How Does a Driverless Car See the Road?

Chris Urmson says the least reliable part of the car is the driver. Vehicles have been made stronger, safer and smarter but the problem of driver error has not yet been solved. Urmson talks about Google's solution in his TED Talk How a driverless car sees the road.

1.2 million people are killed on the world's roads every year, 33,000 of those people in America. The idea of warm sunny days and open convertible tops with wind rushing through our hair is sold to us. The reality of driving is sitting in traffic or rain paying attention to phones instead of our surroundings.


http://www.ted.com/talks/chris_urmson_how_a_driverless_car_sees_the_road#t-85392

 

There is no amount of incremental improvements that will bring us from current vehicles to driverless cars - the distance between present state and future state is too large. Driver assisted cars are called upon to brake around once every 100,000 miles, but self driving cars are making decisions 1,000 times per mile. 
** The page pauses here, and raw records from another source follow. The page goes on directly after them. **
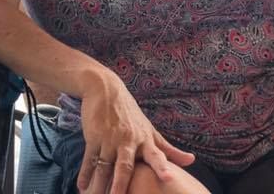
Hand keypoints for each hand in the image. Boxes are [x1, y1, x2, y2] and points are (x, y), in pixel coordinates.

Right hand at [76, 72, 194, 193]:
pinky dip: (85, 173)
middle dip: (121, 184)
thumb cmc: (129, 112)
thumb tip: (192, 160)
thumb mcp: (150, 129)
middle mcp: (128, 141)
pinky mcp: (93, 136)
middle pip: (125, 166)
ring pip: (104, 166)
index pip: (156, 155)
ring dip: (99, 184)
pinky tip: (81, 186)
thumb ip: (168, 149)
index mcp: (145, 140)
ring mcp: (109, 139)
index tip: (169, 178)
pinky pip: (89, 159)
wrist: (104, 89)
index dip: (162, 166)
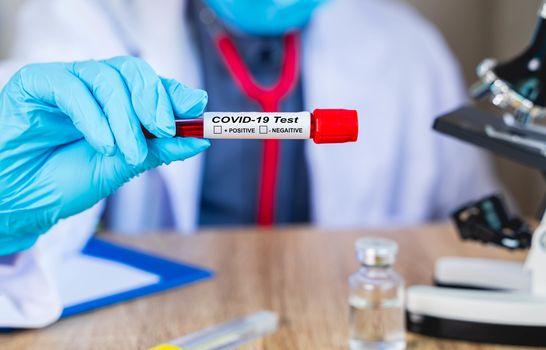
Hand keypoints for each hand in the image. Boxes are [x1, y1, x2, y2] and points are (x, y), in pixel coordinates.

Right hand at [0, 56, 209, 254]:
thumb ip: (158, 149)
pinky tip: (102, 145)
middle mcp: (94, 89)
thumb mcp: (122, 167)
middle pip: (133, 71)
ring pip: (106, 78)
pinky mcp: (36, 84)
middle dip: (154, 99)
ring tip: (127, 152)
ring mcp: (66, 83)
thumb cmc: (65, 183)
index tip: (197, 106)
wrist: (20, 202)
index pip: (150, 86)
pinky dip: (93, 117)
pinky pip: (71, 88)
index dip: (174, 93)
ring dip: (124, 117)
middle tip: (164, 130)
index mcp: (116, 104)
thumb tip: (199, 139)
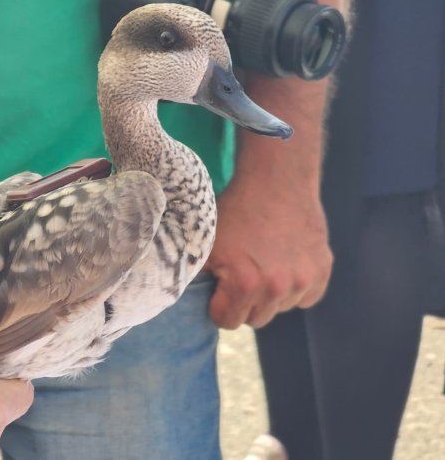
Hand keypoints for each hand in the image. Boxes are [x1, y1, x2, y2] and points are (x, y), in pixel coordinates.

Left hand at [206, 175, 332, 328]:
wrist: (276, 180)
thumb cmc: (235, 211)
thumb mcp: (205, 243)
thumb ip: (193, 275)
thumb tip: (180, 296)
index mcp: (245, 284)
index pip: (227, 321)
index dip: (218, 304)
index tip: (219, 287)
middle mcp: (277, 288)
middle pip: (255, 319)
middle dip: (244, 302)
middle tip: (241, 273)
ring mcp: (303, 280)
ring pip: (280, 308)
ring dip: (271, 294)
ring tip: (263, 262)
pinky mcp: (322, 271)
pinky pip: (305, 297)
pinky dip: (295, 287)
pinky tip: (285, 262)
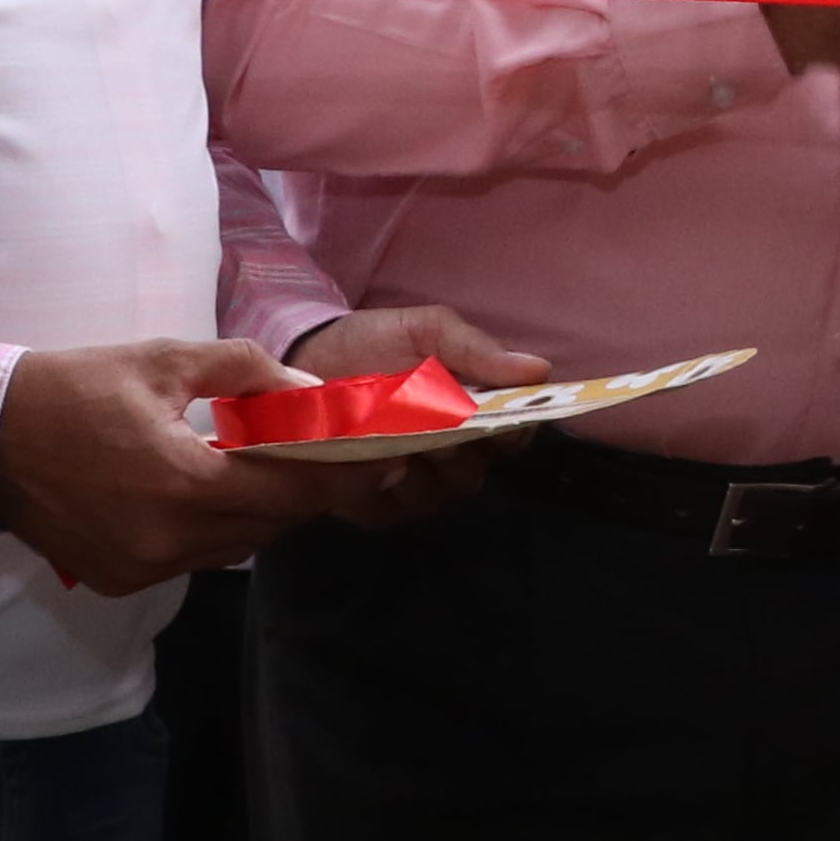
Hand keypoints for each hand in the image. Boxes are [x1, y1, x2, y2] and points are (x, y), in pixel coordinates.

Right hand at [0, 338, 387, 596]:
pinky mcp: (121, 579)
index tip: (375, 455)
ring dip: (261, 511)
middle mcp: (167, 539)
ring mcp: (142, 567)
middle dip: (304, 489)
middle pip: (272, 524)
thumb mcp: (165, 361)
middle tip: (325, 454)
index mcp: (183, 483)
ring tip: (267, 468)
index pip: (294, 490)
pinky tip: (208, 492)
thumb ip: (249, 374)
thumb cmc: (75, 387)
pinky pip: (195, 560)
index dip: (340, 473)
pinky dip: (214, 530)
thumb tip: (317, 396)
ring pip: (237, 547)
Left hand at [259, 300, 562, 526]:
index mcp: (474, 415)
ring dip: (421, 468)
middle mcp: (453, 457)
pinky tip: (365, 462)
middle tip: (437, 428)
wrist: (299, 361)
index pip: (515, 436)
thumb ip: (476, 351)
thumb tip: (540, 369)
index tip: (497, 417)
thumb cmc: (372, 342)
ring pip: (441, 492)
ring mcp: (415, 486)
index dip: (513, 431)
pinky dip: (381, 488)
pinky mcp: (376, 507)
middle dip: (460, 451)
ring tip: (394, 440)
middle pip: (479, 470)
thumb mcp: (425, 331)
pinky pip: (392, 509)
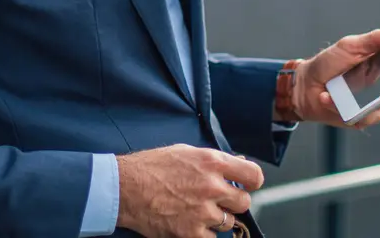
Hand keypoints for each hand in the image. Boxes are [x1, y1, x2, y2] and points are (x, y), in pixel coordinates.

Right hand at [116, 144, 262, 237]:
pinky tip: (191, 223)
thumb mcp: (184, 151)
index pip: (254, 175)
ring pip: (229, 222)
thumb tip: (236, 162)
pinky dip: (204, 234)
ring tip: (198, 211)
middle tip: (218, 200)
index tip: (246, 184)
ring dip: (218, 219)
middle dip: (233, 202)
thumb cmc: (151, 166)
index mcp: (212, 162)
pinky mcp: (192, 233)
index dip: (252, 181)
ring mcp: (203, 212)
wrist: (125, 188)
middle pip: (244, 202)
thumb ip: (213, 160)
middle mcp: (212, 187)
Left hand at [291, 22, 379, 128]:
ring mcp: (372, 105)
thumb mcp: (351, 46)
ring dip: (354, 98)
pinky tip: (328, 100)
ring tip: (334, 90)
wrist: (304, 85)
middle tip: (359, 78)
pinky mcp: (360, 120)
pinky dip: (341, 109)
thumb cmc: (328, 64)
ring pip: (378, 106)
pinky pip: (361, 118)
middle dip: (378, 85)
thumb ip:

Self driving vehicles need to understand their place on a gps map and the relative position of other vehicles and obstacles. City settings with pedestrians or construction add additional layers of complexity to the algorithms and inputs. School buses, police cars and cyclists all present different issues requiring their own unique solutions.

As more and more data is collected the behavior of other pedestrians, cyclists and drivers can be predicted better. Google is excellent at collecting and processing data. New and unexpected situations happen all the time, and Chris shows a data example of a woman on an electric wheelchair chasing a duck in circles on the road.

Chris Urmson is an excellent speaker and this talk is a great introduction to the data collection that Google's self driving vehicles use and the possible benefits to an autonomous vehicle future.